Westerbeke is Ukraine’s Friend of the Week, and winner of the Order of Yaroslav the Wise, for his diligent, dogged determination to tear away this Kremlin blanket of lies. Thanks to him, hopefully, it will not just be known who was responsible for MH17 — it will have been proved.
– Euan MacDonald
On a cold autumn day in Rostov-on-Don in Russia, Presidential Advisor Vladislav Surkov, clutching a bunch of red roses, stood before a newly unveiled monument to “The Heroes of the Donbas.”
It was Oct. 16, a year to the day since one of those “heroes” had died a very un-heroic death — blasted to bits by a bomb in the elevator of his apartment block in Donetsk.
The man, Arseniy Pavlov, better known by his nomde-guerre Motorola, was a Russia mercenary and self-confessed war criminal, who admitted in a recorded interview with the Kyiv Post on April 3, 2015 to murdering 15 Ukrainian prisoners of war. Some hero.
Another “hero” to whom the monument is dedicated is the dead mercenary Givi, real name Mikhail Tolstykh — a suspected war criminal assassinated on Feb. 8 who was filmed abusing Ukrainian prisoners of war.

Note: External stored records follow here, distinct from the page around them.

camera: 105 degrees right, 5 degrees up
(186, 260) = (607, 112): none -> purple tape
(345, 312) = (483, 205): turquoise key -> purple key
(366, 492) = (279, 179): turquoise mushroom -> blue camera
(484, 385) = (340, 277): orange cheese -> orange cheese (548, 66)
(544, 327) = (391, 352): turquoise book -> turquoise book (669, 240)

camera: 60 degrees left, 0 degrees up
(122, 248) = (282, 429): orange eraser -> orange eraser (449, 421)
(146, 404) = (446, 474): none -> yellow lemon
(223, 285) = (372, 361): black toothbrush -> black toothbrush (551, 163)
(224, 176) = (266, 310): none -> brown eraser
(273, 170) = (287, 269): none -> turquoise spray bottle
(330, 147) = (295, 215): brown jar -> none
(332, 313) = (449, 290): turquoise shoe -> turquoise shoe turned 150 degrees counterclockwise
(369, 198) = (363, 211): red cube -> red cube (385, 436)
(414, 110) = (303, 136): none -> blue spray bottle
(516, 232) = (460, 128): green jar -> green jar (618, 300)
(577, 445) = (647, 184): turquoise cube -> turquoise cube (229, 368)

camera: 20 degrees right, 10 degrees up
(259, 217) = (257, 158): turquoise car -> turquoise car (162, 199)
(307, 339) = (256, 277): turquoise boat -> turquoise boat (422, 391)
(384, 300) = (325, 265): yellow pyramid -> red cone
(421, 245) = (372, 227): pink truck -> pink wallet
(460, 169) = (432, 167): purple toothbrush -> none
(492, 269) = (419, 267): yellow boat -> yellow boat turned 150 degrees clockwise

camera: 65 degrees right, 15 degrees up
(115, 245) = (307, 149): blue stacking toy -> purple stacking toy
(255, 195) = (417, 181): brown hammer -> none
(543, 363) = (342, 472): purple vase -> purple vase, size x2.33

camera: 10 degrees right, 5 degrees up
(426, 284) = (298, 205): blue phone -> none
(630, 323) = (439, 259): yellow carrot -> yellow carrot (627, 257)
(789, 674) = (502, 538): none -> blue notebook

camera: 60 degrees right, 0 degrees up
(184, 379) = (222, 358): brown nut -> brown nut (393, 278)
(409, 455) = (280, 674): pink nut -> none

The deaths of both men, and many others like them, could well be the result of the activities of Surkov, Ukraine’s Foe of the Week and winner of the Order of Lenin.
According to a trove of e-mails hacked in October 2016 from Surkov’s alleged office email account, prm_[email protected], Surkov was not only involved in drawing up plans to destabilize and delegitimize the Ukrainian government, he is also closely involved in the management of the Russian-occupied territories in the Donbas. He is known to be Russian dictator Vladimir Putin’s point man on Ukraine. He has already represented the Kremlin in two high-level meetings with Kurt Volker, the U. S. Special Representative on Ukraine, who was appointed on July 7.
Surkov is also partially responsible for what Russia has become under Putin. He coined the term “sovereign democracy” to describe in part what has since morphed into Putin’s “managed democracy” — a sham system that serves as a veneer for authoritarianism. Russia’s Potemkin democracy is a direct product of Surkov’s political philosophy, his critics have said.
So it is not hard to believe that Surkov is one of those behind the fake protests, fake republics, fake separatists, fake referendums, and fake “volunteers” that have plagued the Donbas, and Ukraine’s Russianoccupied territory of Crimea, since 2014. Fakery is Surkov’s hallmark.
It was fitting then to see him standing there, awkwardly, in front of the monument to “The Heroes of the Donbas” — a seven-meter-tall granite obelisk commemorating fake heroes of a fake civil war.
While the Russian occupying authorities in the Donbas blame Kyiv for assassinating both Motorola and Givi, it is much more probable that, having outlived their usefulness, they were killed on the orders of the Kremlin.
And Surkov’s show of grief for them was, more than likely, feigned.